Surely I have said something in the last six months ... six
weeks ... six minutes ... which has offended you. And if I
didn't, I'm sure Matt did. Or Linda. Or Carl. Or perhaps Chris
and Doris went too many weeks without striking your chord,
singing your song, or ringing your chime. You want a reason?
I'll help you tear this old house apart until you find one.
But I
am betting the farm that for every parishioner tearing up
floorboards looking for the flaw, there are ten others heading
for the roof, looking for the future. Which is why we are
going to do something radically different right now. I am
going to stop the sermon for a few brief moments and we are
going to do a little exercise together. Bob Stoner (and his
crew of helpers) are going to pass out bricks ... unconstructed
bricks ... cardboard bricks ... .creased and ready for assembling.

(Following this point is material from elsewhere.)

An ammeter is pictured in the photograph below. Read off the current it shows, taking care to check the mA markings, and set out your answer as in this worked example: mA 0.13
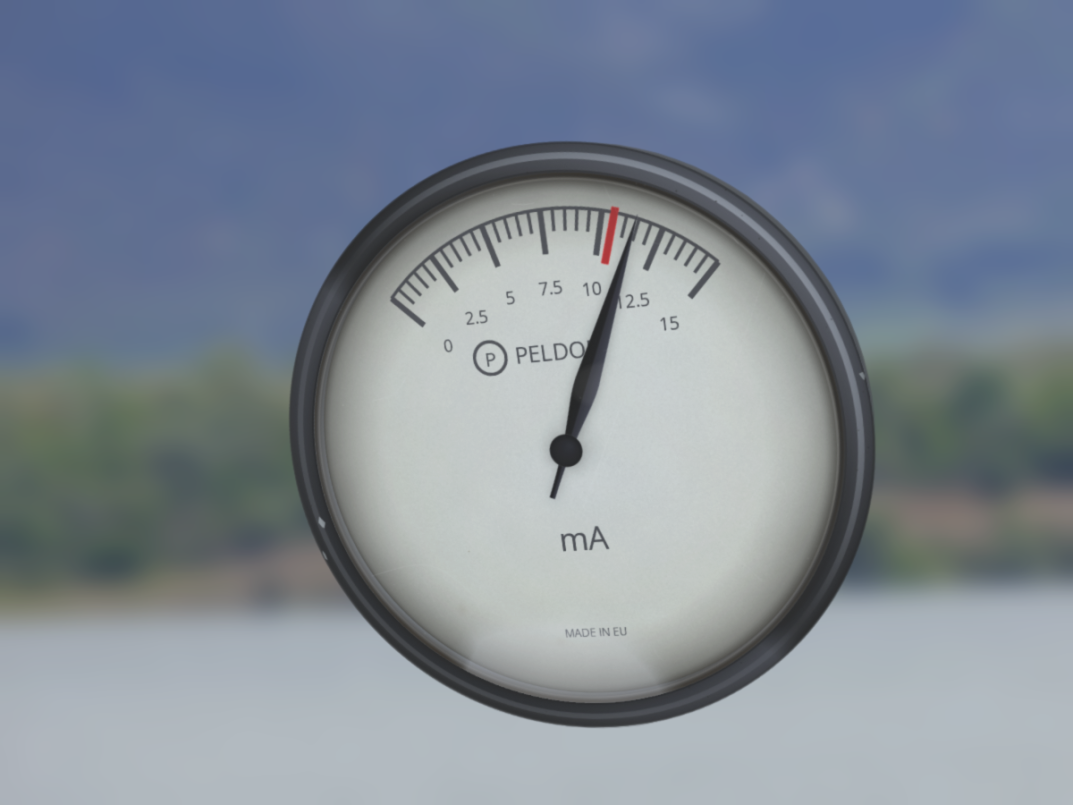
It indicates mA 11.5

And once you get one in your hand, I'm going to encourage
you to fold it. Should you need help, people in the aisles
are going to help you. Or maybe you are going to reach over
and help each other (which sounds like a properly "churchy"

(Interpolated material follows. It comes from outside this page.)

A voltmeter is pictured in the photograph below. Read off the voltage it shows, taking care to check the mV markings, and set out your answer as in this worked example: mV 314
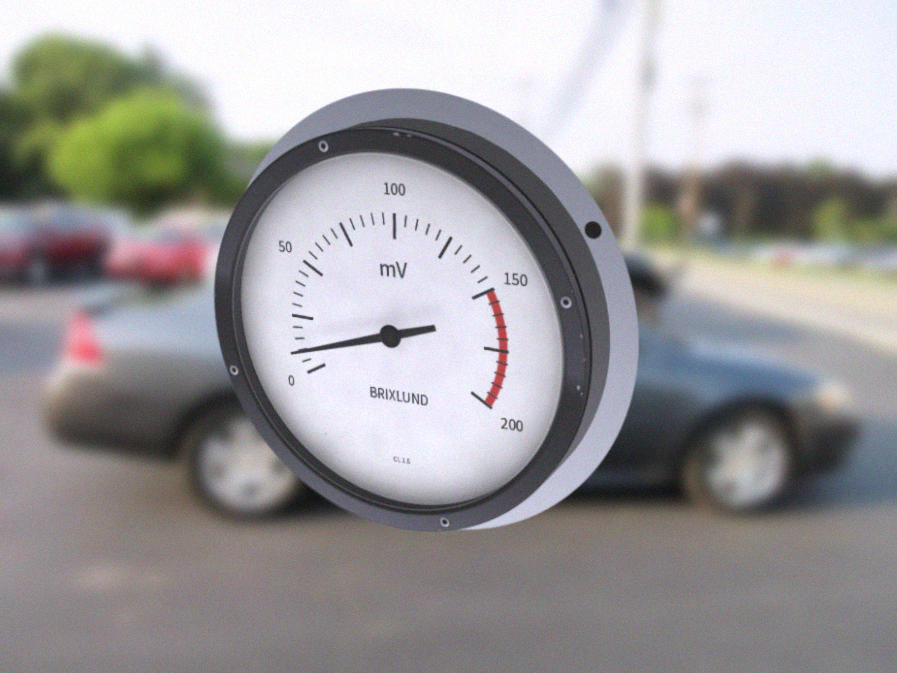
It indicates mV 10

thing to do). And, while putting your brick together, I'm
going to encourage you to take note of the words printed on
the facing of the brick ... words like "trust,"
"faith," "belief," "relationships,"
"mission" (those sorts of words). Then, in a minute
or two, I'm going to tell one final story ... we're going
to sing a hymn ... and then you're going to take your brick
home as a reminder of all that we're trying to build ... and
all that you're helping to build.
*
* * * *
In this
day and age, there is a rapidly shrinking middle ground. You
are either wise or foolish ... missionaries or mission fields
... parts of the solution or parts of the problem...actively
engaged in a ministry of "building things up," or
participants in the systems by which things are being trashed
and dismantled.
Which
brings me to this small slice of dialogue from John Steinbeck's
play, "The Short Reign of Pippen IV." The king comes
in disguise to the little French town of Gambais where he
notices (as he nears the castle) that a bust of Pan has been
removed from its pedestal and thrown into the moat. Pippen
asks an old man: "How did it get in the moat?"
"Oh,"
says the man, "someone pushed him in. They always do.

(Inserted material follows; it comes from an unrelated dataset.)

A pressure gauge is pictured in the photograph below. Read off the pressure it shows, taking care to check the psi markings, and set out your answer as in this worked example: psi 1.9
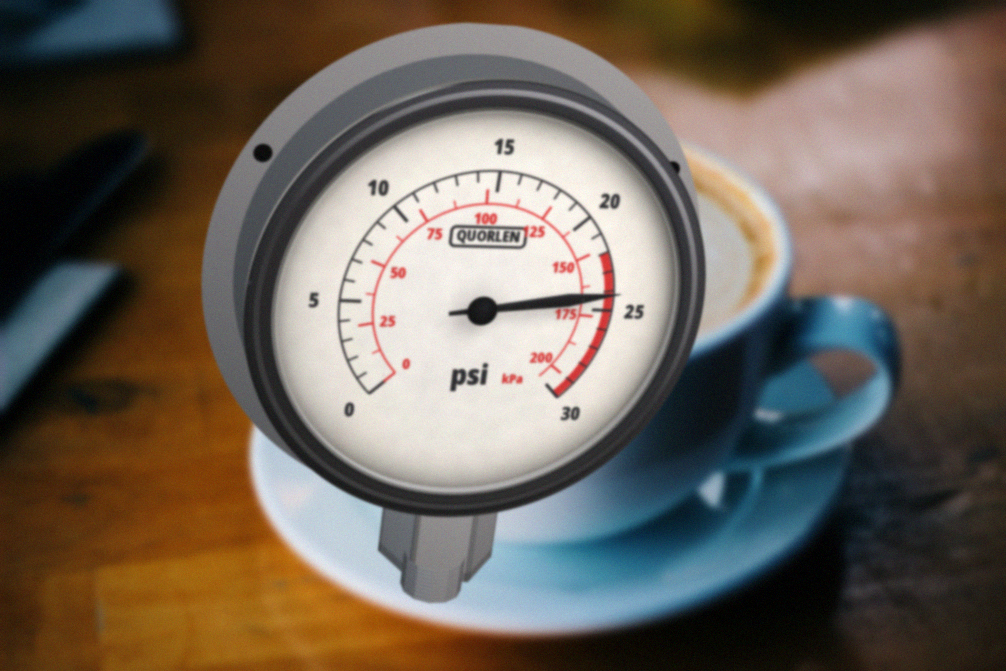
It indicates psi 24
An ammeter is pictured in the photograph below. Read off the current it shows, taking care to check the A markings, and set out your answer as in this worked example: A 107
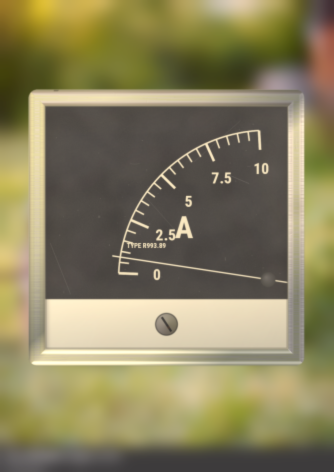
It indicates A 0.75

Sometimes two or three times a year."
"But
why?" asks the king.
"Who
knows?" says the old man. "There's people who push
things in the moat. Pretty hard work, too. There's just people
who push things in the moat."
After
watching for awhile, the king asks gently: "Are you the
owner of this property?"
"No,"
says the old man, "I just live here abouts."
"Then
why do you pull them out?" asks the king.
"Don't
rightly know," says the old man. "I guess there's
people that pull things out, that's what they do. I guess
that's how things get done."
Some people
push things in. Other people pull things out. In a world filled
with the former, don't you think God deserves a church, peopled
with the latter?
Note:
This sermon owes its theme to First Church's stewardship campaign
entitled "What Will You Build?" The wolf-friendly
version of the Three Little Pigs story comes from a satire
entitled "The True Story of the Three Little Pigs"
by A. Wolf (as told to Jon Scieszka, illustrated by Lane Smith).
The quote from John Steinbeck's play first surfaced in a book
by Ernest Campbell entitled The Christian Manifesto.
Let the
record further show that the ushers passed out unconstructed
bricks (as noted in the sermon) and the congregation proceeded
to put them together with great relish and enthusiasm.